Award will be used to create new vaccines, therapeutics and nanomaterials from computer-designed proteins made from scratch.
The Institute for Protein Design at the University of Washington School of Medicine in Seattle has been awarded $45 million from the Audacious Project. It is the largest award the institute has ever received.
The Audacious Project pools the support of major philanthropies to fund bold initiatives to address major global problems.
The Bill & Melinda Gates Foundation, MacArthur Foundation and Craig & Susan McCaw Foundation are just some of the Audacious Project’s supporters.
The project grew out of the TED Prize, which was organized by TED, the non-profit that produces the popular TED Talks video series.
The UW institute will use the funds to establish a core team of software engineers to work with scientists to advance protein design software, add three new tenure-track professors and five acting instructors to the institute’s team, support 45 additional postdoctoral fellows, graduate students and staff scientists from around the world.
The Audacious investment will also fund the equipment, supplies, and laboratory space needed to design, build, and characterize millions of synthetic proteins,
David Baker, the institute’s director as well as a UW School of Medicine professor of biochemistry and Howard Hughes Medical Institute investigator, said the goal of the initiative is to create a “Bell Labs of protein design,” referring to the Bell Telephone Laboratories.
Bell Lab scientists and engineers are credited with inventing such technologies as the transistor, the laser and the charged-couple device as well as the Unix operating system and the programming languages C and C++.
“We hope to attract the best and brightest in the world to the IPD hub to work on what we believe is going to be a protein-design revolution,” Baker said.
IPD researchers use computer software to design entirely novel proteins from scratch. These custom-designed proteins cannot only perform many of the functions of naturally occurring proteins but can perform entirely novel functions that naturally occurring proteins cannot.
“For many years, when protein researchers wanted to solve a problem, they looked to nature for a protein that did something close to what they wanted and then they would try to make small changes to it,” Baker said. “It’s similar how our stone-age ancestors developed their technology: if you wanted to dig a hole you went looking for a bone that was roughly the right shape and you sharpened it a bit.”
“What we do at the institute is first determine what a protein needed to do a certain task would look like, say to serve as an enzyme, and then, using the Rosetta computer software developed at IPD, identify the amino acid sequence that will give us a protein that can do that task,” he said.
The approach allows researchers to move beyond the limitations of proteins that were created by evolution over millions of years of trial and error, Baker said.
In recent years, IPD researchers have developed such promising therapeutics as a miniprotein that can neutralize the flu virus, an enzyme that degrades gluten in the stomach and which is now in clinical trials as a potential treatment for celiac disease, and a first-of-its-kind nanoparticle vaccine candidate for respiratory syncytial virus (RSV), which is second only to malaria as a cause of infant mortality worldwide.

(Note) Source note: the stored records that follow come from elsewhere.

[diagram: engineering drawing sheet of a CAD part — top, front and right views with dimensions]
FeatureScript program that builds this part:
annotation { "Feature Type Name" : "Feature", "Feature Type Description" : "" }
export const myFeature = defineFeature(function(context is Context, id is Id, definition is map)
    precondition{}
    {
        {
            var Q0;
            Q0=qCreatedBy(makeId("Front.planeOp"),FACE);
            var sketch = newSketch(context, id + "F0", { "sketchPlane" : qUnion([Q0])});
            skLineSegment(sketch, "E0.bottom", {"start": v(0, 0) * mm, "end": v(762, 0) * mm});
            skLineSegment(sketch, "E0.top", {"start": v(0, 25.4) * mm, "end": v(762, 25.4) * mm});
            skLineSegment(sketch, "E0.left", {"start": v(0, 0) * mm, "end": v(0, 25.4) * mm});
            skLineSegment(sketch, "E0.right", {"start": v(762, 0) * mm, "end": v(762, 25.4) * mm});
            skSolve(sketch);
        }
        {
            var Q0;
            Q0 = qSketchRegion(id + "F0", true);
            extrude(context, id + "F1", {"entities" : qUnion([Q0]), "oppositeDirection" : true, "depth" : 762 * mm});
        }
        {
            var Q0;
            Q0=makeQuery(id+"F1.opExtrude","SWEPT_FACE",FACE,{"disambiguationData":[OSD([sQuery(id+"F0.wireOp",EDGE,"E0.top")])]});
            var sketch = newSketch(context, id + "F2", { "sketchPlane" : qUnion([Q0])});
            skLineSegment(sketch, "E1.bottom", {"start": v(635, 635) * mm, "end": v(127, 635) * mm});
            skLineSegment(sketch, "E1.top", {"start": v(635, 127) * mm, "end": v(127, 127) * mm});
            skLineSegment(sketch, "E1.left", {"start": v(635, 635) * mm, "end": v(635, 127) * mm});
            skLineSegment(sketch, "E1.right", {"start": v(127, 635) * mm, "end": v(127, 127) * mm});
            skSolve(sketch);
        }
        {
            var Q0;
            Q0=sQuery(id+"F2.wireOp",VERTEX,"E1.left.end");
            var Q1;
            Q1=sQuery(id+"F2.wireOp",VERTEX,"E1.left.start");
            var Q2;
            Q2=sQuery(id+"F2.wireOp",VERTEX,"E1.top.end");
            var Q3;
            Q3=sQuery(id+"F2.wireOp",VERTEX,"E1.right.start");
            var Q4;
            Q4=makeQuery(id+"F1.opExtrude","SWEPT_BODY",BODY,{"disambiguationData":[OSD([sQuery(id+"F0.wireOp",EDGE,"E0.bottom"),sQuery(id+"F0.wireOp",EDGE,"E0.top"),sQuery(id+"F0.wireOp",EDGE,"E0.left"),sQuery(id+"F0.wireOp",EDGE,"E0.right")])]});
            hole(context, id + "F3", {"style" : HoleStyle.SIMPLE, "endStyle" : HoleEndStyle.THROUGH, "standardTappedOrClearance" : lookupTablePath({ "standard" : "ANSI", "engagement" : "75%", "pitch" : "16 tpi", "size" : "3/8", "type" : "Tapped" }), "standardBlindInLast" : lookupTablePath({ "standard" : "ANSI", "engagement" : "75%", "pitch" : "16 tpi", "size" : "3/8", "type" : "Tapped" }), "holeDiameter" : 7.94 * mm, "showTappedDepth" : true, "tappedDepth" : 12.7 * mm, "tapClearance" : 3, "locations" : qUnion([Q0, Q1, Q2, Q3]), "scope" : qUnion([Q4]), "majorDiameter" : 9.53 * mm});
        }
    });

IPD will use the Audacious Project funds will be used to address five main challenges
- The development of a “universal” flu vaccine to protect against all strains of influenza.
- The development of drugs for chronic pain and neurogenerative disease, including the development proteins incorporating amino acids found in naturally occurring proteins, which will give the proteins novel properties and capabilities.
- The development of precision protein “delivery vehicles” that will transport genetic therapies only to cells needing treatment.
- The development of new developing “smart” proteins capable of determing whether a cell is healthy or diseased so that only targeted cells are treated.
- Enlisting nanoscale patterning to create to create nanomaterials of unusual strength and flexibility and capable of performing such functions as the capturing and storing solar energy.